- ASSIGNMENT -
Please reproduce the full text of the Pilgrim's Pride news items word for word.

- READING PASSAGE -
========================================================================
Pilgrim's Pride Corporation Announces Expansion Plans
Nov 19 13
Pilgrim's Pride Corporation announced several operational changes to improve efficiencies as part of its goal to generate approximately $200 million in savings in 2014. Effective January 24, 2014, Pilgrim's will expand its operations in Russellville, Ala., and Douglas, Ga., to absorb the current fresh poultry processing operations in Boaz, Ala. This consolidation will allow the company to maintain current production levels, more efficiently utilize idle capacity and generate more than $20 million in incremental margin. In addition, the company will invest approximately $10 million to upgrade its feed mill in Falkville, Ala., and add approximately 100 jobs at the Douglas and Russellville operations. Pilgrim's, consistent with its long-term strategy to align the company's core competencies with customer needs, will also invest approximately $25 million to expand large bird deboning capacity and modernize utilities at its Mt. Pleasant, Texas, facility. The company previously announced an investment of $25 million to upgrade its feed mill and processing operations in Enterprise, Ala.
Pilgrim's Corp. Announces Unaudited Consolidated Earnings Results for the Third Quarter and Nine Months Ended September 29, 2013; Announces Asset Impairments for the Third Quarter of 2013; Provides CapEx Guidance for 2013 and 2014
Oct 31 13
Pilgrim's Corp. announced unaudited consolidated earnings results for the third quarter and nine months ended September 29, 2013. For the quarter, the company reported net sales of $2,142,815,000 against $2,068,478,000 a year ago. Operating income was $189,118,000 against $61,706,000 a year ago. Income before income taxes was $166,602,000 against $43,990,000 a year ago. Net income attributable to the company was $160,917,000 or $0.62 basic and diluted per share against $42,931,000 or $0.17 basic and diluted per share a year ago. EBITDA was $222,515,000 against $102,956,000 a year ago. Adjusted EBITDA was $226,067,000 against adjusted $105,593,000 a year ago. Cash flows from operations were $285.8 million enabling to reduce debt by $252 million. The results reflects solid results in the period from transition from old crop to new crop.
========================================================================
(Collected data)
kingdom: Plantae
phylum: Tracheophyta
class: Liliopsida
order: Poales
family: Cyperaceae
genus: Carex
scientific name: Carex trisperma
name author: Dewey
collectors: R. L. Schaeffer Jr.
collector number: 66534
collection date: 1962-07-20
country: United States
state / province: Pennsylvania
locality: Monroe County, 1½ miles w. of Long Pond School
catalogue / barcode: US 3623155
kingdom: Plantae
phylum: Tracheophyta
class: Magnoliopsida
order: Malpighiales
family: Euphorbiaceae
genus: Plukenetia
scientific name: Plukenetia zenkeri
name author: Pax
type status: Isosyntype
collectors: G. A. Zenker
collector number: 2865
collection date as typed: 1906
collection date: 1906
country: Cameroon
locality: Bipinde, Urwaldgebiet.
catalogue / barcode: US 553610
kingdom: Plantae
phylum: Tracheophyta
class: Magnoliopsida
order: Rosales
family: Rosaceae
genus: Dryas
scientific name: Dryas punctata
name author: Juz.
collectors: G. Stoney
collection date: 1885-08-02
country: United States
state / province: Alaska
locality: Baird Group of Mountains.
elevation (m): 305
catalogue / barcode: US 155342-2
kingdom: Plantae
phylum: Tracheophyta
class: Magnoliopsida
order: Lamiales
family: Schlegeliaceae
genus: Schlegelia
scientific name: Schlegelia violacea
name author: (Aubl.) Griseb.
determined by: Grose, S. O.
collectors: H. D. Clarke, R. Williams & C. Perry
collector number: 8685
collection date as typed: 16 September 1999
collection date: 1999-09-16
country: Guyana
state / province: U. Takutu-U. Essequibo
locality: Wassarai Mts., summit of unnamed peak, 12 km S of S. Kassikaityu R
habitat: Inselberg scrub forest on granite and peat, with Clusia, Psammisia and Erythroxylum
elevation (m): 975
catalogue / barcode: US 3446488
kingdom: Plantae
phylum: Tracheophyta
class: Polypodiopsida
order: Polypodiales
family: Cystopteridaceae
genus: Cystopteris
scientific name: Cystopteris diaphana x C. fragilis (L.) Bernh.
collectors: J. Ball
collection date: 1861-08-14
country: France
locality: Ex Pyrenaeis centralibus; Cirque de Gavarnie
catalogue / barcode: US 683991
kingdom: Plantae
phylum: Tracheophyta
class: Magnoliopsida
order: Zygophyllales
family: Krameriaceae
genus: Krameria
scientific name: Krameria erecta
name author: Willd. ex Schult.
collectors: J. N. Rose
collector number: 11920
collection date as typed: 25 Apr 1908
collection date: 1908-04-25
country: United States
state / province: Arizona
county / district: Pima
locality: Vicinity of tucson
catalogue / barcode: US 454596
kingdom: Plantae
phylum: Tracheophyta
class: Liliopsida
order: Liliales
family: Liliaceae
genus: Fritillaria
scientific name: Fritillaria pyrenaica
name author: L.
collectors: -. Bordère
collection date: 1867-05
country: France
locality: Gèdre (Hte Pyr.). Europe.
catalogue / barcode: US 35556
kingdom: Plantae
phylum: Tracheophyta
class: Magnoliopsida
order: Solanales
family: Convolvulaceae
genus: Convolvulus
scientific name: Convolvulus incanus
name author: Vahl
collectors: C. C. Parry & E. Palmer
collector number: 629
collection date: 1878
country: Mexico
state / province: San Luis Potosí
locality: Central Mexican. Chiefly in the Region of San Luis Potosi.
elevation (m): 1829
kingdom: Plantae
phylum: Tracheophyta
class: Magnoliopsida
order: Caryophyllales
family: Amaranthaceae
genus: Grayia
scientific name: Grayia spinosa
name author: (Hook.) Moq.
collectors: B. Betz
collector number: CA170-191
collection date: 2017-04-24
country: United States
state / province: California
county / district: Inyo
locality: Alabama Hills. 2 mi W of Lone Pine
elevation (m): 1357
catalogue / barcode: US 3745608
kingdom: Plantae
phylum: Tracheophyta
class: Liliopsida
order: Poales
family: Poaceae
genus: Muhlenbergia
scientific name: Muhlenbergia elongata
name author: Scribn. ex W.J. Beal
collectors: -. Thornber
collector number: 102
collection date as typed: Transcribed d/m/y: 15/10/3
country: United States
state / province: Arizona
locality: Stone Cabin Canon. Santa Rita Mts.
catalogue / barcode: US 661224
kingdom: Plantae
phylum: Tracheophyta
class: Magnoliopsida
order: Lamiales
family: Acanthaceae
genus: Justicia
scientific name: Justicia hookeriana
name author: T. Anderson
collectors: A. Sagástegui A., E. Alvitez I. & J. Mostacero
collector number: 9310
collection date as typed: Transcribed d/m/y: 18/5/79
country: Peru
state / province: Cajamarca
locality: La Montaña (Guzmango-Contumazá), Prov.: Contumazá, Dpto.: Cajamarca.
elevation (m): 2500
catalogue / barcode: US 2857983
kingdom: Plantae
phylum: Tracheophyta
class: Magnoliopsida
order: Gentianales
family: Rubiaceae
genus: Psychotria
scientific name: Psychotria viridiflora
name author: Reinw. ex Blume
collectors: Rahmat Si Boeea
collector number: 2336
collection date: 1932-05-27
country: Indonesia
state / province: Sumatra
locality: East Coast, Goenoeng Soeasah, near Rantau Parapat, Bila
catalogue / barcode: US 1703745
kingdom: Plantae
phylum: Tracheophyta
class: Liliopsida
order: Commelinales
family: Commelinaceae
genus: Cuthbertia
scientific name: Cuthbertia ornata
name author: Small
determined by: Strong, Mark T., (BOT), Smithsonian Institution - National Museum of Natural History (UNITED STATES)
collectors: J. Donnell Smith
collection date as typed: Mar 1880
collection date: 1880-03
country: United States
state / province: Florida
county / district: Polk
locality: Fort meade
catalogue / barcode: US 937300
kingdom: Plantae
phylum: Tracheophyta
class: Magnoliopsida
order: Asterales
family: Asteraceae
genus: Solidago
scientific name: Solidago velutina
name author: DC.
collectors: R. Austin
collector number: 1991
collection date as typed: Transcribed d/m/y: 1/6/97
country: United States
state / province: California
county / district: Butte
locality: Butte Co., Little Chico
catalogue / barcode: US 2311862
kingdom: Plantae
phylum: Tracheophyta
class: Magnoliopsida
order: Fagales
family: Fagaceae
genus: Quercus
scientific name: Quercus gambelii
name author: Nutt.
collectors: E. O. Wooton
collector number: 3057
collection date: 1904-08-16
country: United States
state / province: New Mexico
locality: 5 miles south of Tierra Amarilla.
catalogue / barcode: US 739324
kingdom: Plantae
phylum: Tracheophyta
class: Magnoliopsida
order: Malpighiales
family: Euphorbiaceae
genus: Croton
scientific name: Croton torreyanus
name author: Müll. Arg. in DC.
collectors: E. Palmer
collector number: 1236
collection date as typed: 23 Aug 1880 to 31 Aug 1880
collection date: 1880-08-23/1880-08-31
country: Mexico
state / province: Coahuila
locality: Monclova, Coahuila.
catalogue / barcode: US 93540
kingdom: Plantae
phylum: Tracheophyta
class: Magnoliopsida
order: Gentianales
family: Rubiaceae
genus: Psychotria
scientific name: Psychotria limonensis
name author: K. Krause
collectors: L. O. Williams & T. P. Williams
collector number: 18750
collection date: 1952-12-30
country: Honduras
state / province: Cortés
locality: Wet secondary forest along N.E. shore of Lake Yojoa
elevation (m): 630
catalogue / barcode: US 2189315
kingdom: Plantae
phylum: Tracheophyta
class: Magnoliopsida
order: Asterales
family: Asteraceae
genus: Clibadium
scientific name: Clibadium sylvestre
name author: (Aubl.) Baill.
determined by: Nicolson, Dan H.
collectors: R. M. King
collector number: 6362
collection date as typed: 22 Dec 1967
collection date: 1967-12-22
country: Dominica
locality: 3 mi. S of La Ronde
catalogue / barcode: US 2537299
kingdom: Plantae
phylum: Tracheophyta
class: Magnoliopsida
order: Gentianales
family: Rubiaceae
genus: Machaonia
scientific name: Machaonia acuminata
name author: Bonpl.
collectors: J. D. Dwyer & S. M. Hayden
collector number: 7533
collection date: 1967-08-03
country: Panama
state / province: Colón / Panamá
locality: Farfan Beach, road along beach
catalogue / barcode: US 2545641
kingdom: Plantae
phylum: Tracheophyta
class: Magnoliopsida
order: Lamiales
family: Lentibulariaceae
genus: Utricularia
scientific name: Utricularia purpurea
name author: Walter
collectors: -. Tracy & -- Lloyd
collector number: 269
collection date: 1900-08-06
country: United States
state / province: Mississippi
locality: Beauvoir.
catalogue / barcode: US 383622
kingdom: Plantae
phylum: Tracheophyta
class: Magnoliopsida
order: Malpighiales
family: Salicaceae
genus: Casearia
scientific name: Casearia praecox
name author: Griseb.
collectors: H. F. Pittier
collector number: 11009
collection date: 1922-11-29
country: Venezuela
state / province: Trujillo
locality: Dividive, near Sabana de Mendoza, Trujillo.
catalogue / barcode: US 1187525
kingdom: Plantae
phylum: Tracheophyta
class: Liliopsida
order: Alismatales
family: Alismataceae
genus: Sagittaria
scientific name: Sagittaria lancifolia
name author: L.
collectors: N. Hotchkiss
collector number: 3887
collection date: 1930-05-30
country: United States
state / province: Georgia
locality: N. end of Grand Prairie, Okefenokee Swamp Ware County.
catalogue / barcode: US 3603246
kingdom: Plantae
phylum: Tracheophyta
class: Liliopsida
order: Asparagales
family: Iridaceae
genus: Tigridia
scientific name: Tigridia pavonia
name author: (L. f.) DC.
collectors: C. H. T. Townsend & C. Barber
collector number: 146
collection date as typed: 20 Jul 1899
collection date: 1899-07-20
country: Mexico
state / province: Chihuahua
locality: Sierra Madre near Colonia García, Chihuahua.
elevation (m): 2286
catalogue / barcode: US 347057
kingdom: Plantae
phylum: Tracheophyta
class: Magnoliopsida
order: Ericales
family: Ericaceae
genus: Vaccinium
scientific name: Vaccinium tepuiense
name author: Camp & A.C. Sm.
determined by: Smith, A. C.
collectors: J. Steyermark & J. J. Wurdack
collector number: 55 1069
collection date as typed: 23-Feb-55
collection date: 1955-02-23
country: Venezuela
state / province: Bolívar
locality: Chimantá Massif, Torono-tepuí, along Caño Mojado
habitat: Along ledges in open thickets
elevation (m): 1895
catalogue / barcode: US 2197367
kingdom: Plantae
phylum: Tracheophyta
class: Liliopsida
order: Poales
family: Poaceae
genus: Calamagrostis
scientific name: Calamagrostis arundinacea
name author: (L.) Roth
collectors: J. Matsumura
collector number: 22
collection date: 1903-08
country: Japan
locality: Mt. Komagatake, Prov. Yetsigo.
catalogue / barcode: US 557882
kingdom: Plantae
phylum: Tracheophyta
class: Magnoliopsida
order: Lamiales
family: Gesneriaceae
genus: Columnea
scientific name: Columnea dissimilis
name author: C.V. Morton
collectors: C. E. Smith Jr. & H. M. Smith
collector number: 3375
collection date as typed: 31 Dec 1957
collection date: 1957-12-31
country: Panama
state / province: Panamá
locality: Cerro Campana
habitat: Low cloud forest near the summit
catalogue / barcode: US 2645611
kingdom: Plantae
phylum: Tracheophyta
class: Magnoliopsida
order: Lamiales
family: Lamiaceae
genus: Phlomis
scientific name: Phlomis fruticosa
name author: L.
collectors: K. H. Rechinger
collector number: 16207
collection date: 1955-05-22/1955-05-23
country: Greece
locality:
========================================================================
- WRITTEN ANSWER -
Pilgrim's Pride Corporation Announces Expansion Plans
Nov 19 13
Pilgrim's Pride Corporation announced several operational changes to improve efficiencies as part of its goal to generate approximately $200 million in savings in 2014. Effective January 24, 2014, Pilgrim's will expand its operations in Russellville, Ala., and Douglas, Ga., to absorb the current fresh poultry processing operations in Boaz, Ala. This consolidation will allow the company to maintain current production levels, more efficiently utilize idle capacity and generate more than $20 million in incremental margin. In addition, the company will invest approximately $10 million to upgrade its feed mill in Falkville, Ala., and add approximately 100 jobs at the Douglas and Russellville operations. Pilgrim's, consistent with its long-term strategy to align the company's core competencies with customer needs, will also invest approximately $25 million to expand large bird deboning capacity and modernize utilities at its Mt. Pleasant, Texas, facility. The company previously announced an investment of $25 million to upgrade its feed mill and processing operations in Enterprise, Ala.
Pilgrim's Corp. Announces Unaudited Consolidated Earnings Results for the Third Quarter and Nine Months Ended September 29, 2013; Announces Asset Impairments for the Third Quarter of 2013; Provides CapEx Guidance for 2013 and 2014
Oct 31 13
Pilgrim's Corp. announced unaudited consolidated earnings results for the third quarter and nine months ended September 29, 2013. For the quarter, the company reported net sales of $2,142,815,000 against $2,068,478,000 a year ago. Operating income was $189,118,000 against $61,706,000 a year ago. Income before income taxes was $166,602,000 against $43,990,000 a year ago. Net income attributable to the company was $160,917,000 or $0.62 basic and diluted per share against $42,931,000 or $0.17 basic and diluted per share a year ago. EBITDA was $222,515,000 against $102,956,000 a year ago. Adjusted EBITDA was $226,067,000 against adjusted $105,593,000 a year ago. Cash flows from operations were $285.8 million enabling to reduce debt by $252 million. The results reflects solid results in the period from transition from old crop to new crop.